Wieso hast du ihn denn eingesetzt und zieht er die Luft raus oder bläst sie rein?
Was ist, wenn du das Seitenteil abbaust, ändert sich was?


----------



## CoCo (31. Juli 2009)

*AW: EKL Groß Clockner einbauen*

Er bläst Luft rein. Eingebaut habe ich Ihnen um die Grafikkarte besser zukühlen.
Seitenteil abgemacht habe ich nicht.


----------



## quantenslipstream (31. Juli 2009)

*AW: EKL Groß Clockner einbauen*



CoCo schrieb:


> Er bläst Luft rein. Eingebaut habe ich Ihnen um die Grafikkarte besser zukühlen.
> Seitenteil abgemacht habe ich nicht.


 
Die Grafikkarte brauchst du nicht besser zu kühlen, reinblasen ist das falscheste, was du machen kannst.
Ist denn die GraKa recht nahe am Sockel?


----------



## Wendigo (31. Juli 2009)

*AW: EKL Groß Clockner einbauen*

Unter Windows hab ich so ne Temp von 40

Nun überlege ich schon seit einiger Zeit, ob ich den Lüfter falsch rum drin hab oder mit der Wärmeleitpaste gepfuscht habe.

120mm Lüfter vorne im Gehäuse und Lüfter vom Jühler blasen beide nach hinten. 
So stimmt es doch, oder?


----------



## CoCo (31. Juli 2009)

*AW: EKL Groß Clockner einbauen*

Am Sockel wovon? Vom Lüfter ? Der Lüfter hängt direkt über der Grafikkarte.

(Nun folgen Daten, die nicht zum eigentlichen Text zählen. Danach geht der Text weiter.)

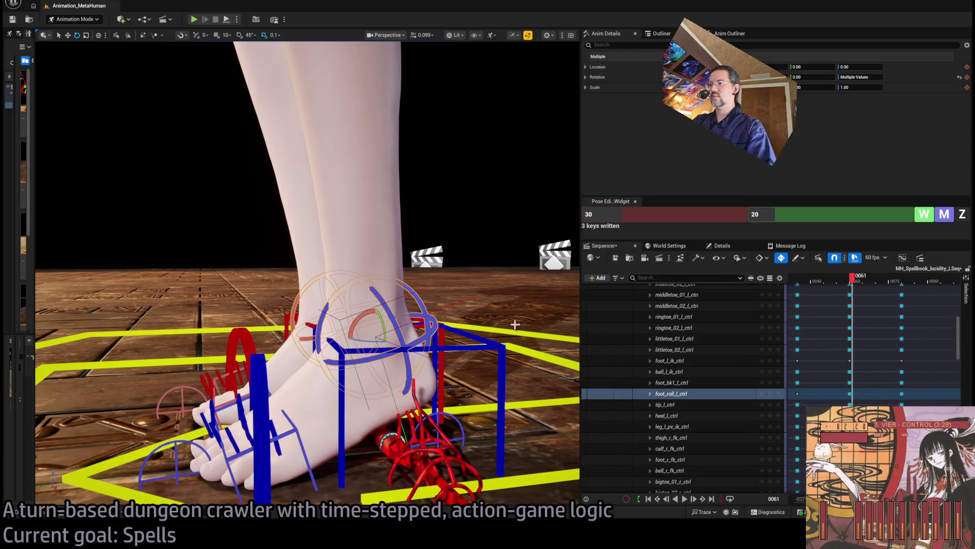
Enter frame 60 in both Pose Editor fields, write keys, and zero the two foot controls
{"action": "left_click", "coordinate": [725, 213]}
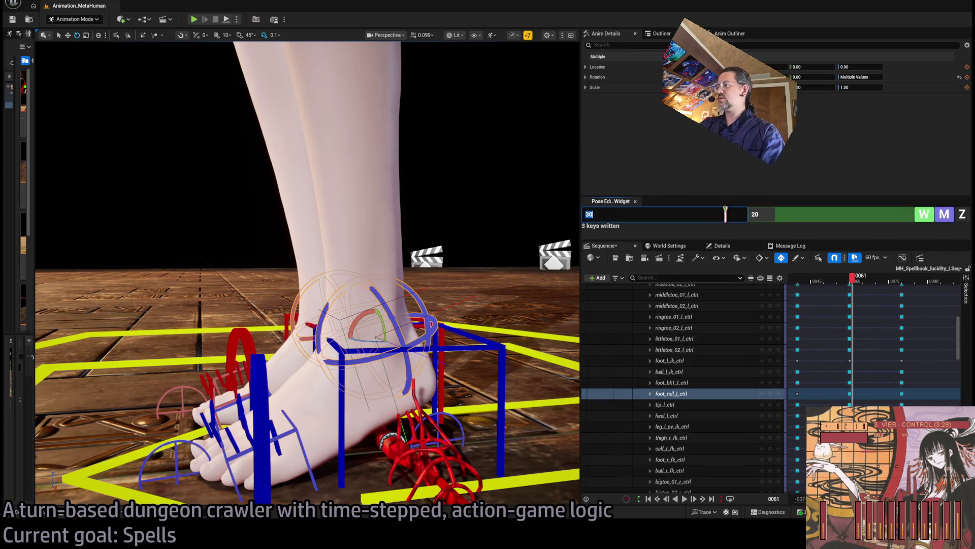
{"action": "type", "text": "67"}
{"action": "key", "text": "Tab"}
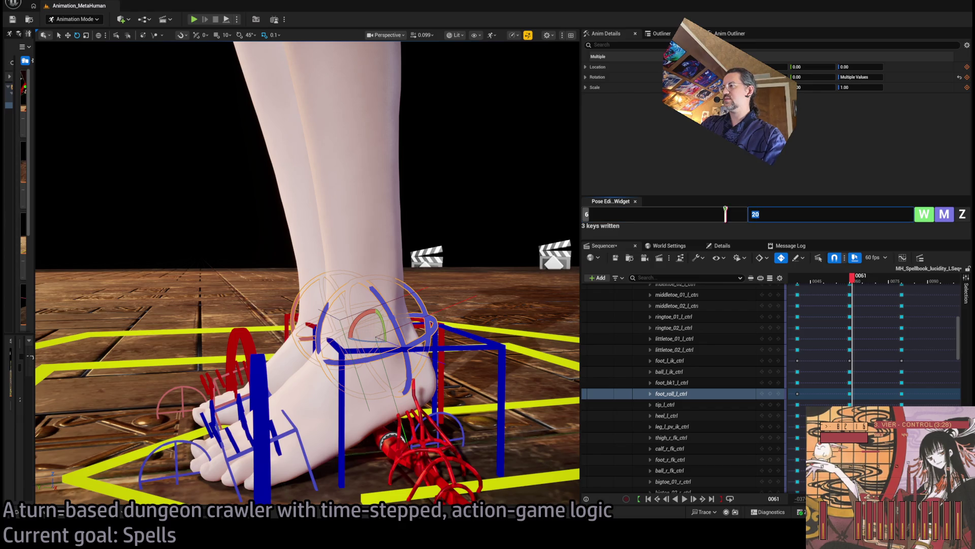
{"action": "type", "text": "60"}
{"action": "key", "text": "shift+Tab"}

Naja das Umdrehen des Lüfters ist ja nicht das größte Problem.


----------



## quantenslipstream (31. Juli 2009)

*AW: EKL Groß Clockner einbauen*



Wendigo schrieb:


> Unter Windows hab ich so ne Temp von 40
> 
> Nun überlege ich schon seit einiger Zeit, ob ich den Lüfter falsch rum drin hab oder mit der Wärmeleitpaste gepfuscht habe.
> 
> ...


 
Du hast 40° im Idle?
Wie warm ist es bei dir im Zimmer?
Der vordere muss die Luft ansaugen, der hintere ausblasen.



CoCo schrieb:


> Am Sockel wovon? Vom Lüfter ? Der Lüfter hängt direkt über der Grafikkarte.
> 
> Naja das Umdrehen des Lüfters ist ja nicht das größte Problem.


 
Wie weit ist die Graka vom CPU Sockel weg, vielleicht überträgt sich die Wärme auf den Sockel.
Wie warm ist es bei dir im Zimmer?


----------



## Wendigo (31. Juli 2009)

*AW: EKL Groß Clockner einbauen*

Idle??

Wenn ich Windows so normal laufen lassem dabb habe ich 40 Grad

Meinst du die Gehäuselüfter??


----------



## CoCo (31. Juli 2009)

*AW: EKL Groß Clockner einbauen*

Graka - Sockel ca. 11cm
Graka - Lamellen Groß Clockner ca. 6cm

Temperatur: Schwer einzuschätzen habe kein Thermometer hier im Zimmer. Denke mal so ca. 22°


----------



## quantenslipstream (31. Juli 2009)

*AW: EKL Groß Clockner einbauen*



Wendigo schrieb:


> Idle??
> 
> Wenn ich Windows so normal laufen lassem dabb habe ich 40 Grad
> 
> Meinst du die Gehäuselüfter??


 
Mit Idle ist surfen im Netz gemeint.
Unter Last kannst du Bencharktests oder eben spielen verstehen.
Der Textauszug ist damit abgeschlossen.